◆ WHAT TO DO ◆
Report each line of the entries that contains the word "analysis", copied in full.

• • • • • • •

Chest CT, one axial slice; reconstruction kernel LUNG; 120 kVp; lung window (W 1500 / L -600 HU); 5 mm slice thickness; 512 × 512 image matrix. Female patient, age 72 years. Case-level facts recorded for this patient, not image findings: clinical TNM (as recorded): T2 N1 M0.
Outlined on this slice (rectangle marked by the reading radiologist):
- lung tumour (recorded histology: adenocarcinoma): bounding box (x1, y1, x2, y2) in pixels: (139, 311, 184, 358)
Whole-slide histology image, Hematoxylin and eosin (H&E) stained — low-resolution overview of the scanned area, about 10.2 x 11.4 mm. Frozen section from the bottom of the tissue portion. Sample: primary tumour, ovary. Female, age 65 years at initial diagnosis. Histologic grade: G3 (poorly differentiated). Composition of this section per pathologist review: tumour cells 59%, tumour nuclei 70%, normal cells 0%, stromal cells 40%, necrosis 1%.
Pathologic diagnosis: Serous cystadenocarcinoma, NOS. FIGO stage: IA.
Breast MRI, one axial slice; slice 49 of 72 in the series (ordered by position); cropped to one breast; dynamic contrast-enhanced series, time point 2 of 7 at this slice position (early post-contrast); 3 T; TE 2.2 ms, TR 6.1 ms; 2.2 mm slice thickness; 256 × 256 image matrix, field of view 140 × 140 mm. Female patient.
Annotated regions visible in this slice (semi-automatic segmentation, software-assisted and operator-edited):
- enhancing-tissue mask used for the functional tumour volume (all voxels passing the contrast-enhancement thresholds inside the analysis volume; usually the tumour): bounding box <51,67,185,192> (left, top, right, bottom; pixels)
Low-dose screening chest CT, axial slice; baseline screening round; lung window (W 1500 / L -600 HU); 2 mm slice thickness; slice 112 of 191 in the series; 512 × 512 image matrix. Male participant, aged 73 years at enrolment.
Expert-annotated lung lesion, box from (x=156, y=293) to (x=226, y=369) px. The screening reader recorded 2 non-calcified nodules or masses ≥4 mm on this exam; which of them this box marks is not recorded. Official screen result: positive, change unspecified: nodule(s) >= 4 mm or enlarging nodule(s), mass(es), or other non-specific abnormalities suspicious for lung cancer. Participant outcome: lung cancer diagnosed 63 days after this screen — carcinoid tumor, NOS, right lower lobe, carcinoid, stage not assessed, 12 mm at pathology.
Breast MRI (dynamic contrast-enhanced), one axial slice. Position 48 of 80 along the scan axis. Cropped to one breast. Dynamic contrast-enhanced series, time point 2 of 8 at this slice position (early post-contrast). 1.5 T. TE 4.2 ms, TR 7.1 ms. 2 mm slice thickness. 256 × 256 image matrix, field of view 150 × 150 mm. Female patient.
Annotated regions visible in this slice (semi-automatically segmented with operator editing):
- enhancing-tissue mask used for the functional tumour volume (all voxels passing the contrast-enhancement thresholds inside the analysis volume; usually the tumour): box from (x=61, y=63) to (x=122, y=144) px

• • • • • • •

◆ SOLUTION FOR THIS PROBLEM ◆
- enhancing-tissue mask used for the functional tumour volume (all voxels passing the contrast-enhancement thresholds inside the analysis volume; usually the tumour): bounding box <51,67,185,192> (left, top, right, bottom; pixels)
- enhancing-tissue mask used for the functional tumour volume (all voxels passing the contrast-enhancement thresholds inside the analysis volume; usually the tumour): box from (x=61, y=63) to (x=122, y=144) px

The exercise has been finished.